Saved data entries:
- - - - - - -

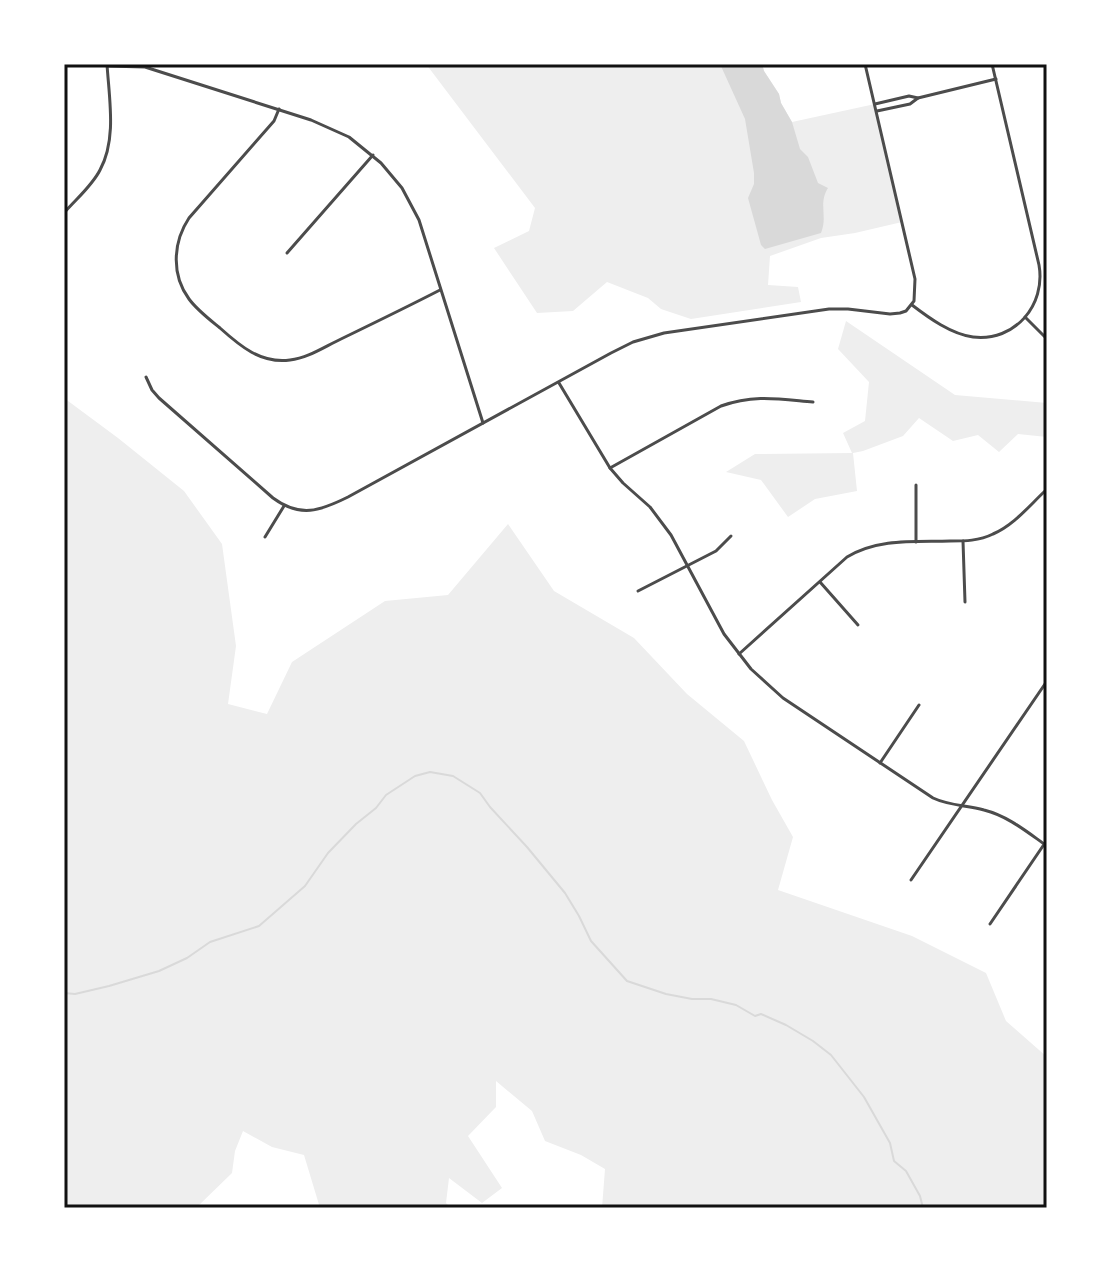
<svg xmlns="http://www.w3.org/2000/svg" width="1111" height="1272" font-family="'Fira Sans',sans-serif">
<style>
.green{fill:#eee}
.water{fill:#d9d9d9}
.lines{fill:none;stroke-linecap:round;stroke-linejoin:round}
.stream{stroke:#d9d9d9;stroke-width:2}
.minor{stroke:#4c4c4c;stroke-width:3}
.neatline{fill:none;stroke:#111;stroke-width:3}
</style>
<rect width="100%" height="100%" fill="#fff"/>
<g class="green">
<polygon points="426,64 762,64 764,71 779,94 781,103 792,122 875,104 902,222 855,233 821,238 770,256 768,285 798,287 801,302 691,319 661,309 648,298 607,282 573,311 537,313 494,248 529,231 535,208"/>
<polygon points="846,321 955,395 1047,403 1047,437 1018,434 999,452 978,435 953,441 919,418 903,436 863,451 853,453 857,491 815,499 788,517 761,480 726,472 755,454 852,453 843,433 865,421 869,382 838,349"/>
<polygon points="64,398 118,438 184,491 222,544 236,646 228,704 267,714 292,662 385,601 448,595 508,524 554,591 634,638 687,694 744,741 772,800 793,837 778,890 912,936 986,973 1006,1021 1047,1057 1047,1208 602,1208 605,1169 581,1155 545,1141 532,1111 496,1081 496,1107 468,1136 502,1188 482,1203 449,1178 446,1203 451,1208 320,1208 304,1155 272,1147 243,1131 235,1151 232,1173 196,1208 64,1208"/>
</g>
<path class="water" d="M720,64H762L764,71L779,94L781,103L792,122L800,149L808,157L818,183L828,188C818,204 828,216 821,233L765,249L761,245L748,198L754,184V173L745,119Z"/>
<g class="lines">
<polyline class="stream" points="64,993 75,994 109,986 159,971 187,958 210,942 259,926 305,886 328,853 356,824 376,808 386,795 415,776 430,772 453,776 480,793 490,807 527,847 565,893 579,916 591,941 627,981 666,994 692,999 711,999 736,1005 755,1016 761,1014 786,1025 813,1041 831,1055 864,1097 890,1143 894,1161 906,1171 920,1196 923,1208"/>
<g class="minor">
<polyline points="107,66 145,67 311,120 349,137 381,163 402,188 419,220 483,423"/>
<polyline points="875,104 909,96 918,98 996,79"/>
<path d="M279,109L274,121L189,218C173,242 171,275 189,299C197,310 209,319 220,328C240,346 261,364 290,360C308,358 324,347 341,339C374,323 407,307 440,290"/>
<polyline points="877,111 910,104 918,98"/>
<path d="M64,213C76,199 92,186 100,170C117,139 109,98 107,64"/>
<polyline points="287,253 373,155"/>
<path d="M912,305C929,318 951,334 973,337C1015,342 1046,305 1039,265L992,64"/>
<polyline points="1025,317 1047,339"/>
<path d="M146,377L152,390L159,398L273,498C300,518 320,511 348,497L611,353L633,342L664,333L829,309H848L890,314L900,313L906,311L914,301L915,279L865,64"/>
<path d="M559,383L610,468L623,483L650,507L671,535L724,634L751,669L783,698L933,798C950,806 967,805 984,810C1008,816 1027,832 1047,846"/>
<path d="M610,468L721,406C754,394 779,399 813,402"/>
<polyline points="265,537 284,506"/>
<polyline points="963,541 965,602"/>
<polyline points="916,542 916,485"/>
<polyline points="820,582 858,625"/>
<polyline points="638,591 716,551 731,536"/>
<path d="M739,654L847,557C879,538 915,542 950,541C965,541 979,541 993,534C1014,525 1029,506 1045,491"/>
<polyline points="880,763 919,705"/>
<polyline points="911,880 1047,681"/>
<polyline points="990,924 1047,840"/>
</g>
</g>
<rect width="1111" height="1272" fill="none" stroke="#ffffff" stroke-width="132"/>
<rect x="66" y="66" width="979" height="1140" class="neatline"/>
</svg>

- - - - - - -

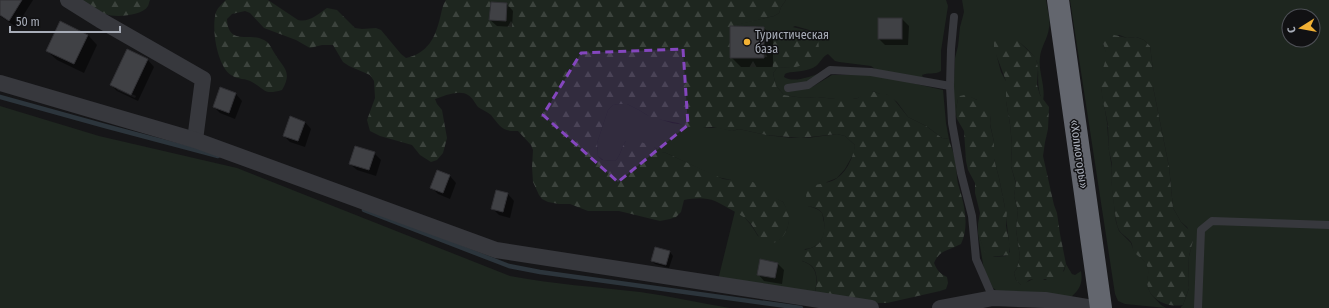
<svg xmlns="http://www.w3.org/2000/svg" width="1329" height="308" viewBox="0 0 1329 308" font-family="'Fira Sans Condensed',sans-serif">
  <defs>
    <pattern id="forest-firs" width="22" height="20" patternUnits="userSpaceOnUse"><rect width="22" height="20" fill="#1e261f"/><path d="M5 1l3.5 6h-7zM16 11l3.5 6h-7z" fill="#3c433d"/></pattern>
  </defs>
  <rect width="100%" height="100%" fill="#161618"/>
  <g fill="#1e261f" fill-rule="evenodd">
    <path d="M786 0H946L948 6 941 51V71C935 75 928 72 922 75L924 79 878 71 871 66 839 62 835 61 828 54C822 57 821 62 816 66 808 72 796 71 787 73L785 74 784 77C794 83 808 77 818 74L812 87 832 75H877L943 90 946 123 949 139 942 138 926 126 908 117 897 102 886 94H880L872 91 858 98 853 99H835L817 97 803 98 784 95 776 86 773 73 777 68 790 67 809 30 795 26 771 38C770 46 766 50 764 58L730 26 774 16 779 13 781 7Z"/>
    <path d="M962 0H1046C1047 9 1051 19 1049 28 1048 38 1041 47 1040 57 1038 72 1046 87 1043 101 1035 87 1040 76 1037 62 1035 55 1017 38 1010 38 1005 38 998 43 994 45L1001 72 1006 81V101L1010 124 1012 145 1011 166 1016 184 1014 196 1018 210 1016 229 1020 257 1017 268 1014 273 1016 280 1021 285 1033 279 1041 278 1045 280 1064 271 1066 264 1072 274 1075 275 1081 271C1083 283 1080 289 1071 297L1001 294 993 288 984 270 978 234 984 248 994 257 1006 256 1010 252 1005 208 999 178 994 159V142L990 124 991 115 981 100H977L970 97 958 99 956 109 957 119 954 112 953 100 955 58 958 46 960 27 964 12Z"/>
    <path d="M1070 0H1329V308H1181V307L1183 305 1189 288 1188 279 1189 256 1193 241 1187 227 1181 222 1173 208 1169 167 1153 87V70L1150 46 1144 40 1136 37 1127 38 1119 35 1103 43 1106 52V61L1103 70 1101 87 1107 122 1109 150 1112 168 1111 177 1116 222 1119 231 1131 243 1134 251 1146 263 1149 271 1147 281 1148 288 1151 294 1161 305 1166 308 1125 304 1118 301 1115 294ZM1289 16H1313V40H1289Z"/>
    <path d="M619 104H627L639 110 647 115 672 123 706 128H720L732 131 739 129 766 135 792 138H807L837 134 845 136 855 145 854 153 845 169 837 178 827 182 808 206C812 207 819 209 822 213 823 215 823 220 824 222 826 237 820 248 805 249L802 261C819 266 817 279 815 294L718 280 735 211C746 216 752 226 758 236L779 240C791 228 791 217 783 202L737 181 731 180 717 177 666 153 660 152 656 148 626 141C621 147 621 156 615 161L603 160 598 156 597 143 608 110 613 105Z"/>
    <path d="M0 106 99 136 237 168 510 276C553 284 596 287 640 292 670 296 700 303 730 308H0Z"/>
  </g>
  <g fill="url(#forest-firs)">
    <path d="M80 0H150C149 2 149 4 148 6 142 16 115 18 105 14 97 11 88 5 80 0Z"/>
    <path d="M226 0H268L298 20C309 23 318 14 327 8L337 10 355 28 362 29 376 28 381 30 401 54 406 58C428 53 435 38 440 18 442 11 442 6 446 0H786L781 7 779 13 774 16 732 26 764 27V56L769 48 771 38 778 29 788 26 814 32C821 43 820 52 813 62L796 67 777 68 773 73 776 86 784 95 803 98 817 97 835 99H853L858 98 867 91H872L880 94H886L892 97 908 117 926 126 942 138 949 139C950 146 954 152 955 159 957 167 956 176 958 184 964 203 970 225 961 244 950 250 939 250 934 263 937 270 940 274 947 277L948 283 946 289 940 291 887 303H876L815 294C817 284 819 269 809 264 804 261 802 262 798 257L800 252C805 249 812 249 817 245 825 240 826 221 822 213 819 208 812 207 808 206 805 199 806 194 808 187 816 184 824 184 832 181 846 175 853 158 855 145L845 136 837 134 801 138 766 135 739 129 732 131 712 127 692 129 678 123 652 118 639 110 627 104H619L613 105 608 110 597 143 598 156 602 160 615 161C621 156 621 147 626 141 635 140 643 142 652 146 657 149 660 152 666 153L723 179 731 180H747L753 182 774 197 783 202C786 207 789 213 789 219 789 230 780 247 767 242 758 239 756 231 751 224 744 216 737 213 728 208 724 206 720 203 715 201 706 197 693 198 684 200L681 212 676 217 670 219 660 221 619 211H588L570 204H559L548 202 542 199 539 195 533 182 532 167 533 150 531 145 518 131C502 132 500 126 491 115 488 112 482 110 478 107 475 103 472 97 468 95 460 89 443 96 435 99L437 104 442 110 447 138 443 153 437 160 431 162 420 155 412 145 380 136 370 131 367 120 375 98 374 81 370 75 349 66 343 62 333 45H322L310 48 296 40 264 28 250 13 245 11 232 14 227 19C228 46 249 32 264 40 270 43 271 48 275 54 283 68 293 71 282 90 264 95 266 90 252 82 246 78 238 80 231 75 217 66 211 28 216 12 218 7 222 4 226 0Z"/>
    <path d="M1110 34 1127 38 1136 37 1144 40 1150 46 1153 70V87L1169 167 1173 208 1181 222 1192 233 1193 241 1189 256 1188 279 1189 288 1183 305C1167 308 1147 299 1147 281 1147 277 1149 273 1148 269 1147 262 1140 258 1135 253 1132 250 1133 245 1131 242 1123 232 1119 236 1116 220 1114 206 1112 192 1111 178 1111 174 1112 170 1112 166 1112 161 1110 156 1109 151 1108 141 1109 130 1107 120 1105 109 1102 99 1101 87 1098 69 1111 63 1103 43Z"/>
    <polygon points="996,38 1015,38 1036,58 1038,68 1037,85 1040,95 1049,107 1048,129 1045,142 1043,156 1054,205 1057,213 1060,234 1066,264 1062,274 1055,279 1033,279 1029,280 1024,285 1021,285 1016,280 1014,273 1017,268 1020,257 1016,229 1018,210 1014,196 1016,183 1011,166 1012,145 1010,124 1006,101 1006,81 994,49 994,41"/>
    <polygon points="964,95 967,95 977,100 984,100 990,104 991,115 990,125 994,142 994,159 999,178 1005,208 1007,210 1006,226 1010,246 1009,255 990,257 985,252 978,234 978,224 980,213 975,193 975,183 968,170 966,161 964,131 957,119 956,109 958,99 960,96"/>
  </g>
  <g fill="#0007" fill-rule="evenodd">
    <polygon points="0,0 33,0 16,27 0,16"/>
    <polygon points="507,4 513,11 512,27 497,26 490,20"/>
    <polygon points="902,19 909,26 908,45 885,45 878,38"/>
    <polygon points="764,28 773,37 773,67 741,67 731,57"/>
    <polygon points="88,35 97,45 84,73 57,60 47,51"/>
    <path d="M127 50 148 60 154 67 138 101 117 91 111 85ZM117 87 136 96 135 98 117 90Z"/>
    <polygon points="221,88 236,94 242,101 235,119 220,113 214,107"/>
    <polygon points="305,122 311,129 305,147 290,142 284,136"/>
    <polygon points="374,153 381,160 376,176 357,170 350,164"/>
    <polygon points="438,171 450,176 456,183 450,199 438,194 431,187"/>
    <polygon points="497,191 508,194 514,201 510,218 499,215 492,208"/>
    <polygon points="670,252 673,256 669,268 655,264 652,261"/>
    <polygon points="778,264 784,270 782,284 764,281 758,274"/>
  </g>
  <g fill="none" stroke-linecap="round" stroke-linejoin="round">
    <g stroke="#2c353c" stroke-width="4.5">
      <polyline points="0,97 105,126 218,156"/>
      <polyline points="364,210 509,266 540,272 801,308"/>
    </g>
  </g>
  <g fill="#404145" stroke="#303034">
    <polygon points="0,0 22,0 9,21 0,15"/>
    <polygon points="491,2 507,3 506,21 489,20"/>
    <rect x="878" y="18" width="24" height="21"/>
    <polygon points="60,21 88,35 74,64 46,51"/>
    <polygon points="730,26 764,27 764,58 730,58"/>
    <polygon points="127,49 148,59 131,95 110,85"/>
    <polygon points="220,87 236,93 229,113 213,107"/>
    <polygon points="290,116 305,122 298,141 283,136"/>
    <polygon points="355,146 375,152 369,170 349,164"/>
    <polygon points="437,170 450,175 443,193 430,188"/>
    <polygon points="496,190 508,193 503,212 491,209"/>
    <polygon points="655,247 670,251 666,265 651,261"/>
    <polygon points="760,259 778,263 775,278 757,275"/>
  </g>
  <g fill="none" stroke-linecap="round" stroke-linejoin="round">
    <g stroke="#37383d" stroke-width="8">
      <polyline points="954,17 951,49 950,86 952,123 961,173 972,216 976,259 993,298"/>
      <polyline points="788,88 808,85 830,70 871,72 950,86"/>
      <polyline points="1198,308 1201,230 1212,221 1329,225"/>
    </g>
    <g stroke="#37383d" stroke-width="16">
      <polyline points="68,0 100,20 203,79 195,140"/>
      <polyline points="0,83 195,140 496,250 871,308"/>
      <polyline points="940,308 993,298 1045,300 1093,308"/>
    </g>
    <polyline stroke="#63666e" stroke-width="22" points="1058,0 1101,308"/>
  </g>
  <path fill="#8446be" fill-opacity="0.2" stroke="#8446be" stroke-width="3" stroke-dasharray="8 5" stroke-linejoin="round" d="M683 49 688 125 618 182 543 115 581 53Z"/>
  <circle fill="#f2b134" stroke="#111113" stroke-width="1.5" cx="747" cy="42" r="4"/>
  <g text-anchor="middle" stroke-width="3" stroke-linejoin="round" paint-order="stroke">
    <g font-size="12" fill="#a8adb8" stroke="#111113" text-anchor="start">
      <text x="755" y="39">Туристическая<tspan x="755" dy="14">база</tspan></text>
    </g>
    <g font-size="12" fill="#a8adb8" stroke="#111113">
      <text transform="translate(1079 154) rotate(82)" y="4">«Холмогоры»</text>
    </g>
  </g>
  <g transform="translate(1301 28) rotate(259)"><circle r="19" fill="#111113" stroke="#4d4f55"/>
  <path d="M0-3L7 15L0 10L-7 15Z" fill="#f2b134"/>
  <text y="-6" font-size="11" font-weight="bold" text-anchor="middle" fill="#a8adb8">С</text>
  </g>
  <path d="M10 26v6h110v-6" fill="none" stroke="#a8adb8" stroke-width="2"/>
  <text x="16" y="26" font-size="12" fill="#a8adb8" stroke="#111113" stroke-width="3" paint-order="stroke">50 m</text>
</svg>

- - - - - - -

_What the task asks_
Where in the entries does the word "lines" occur? Copy out each line that has it.

_Result of this exercise_
.lines{fill:none;stroke-linecap:round;stroke-linejoin:round}
<g class="lines">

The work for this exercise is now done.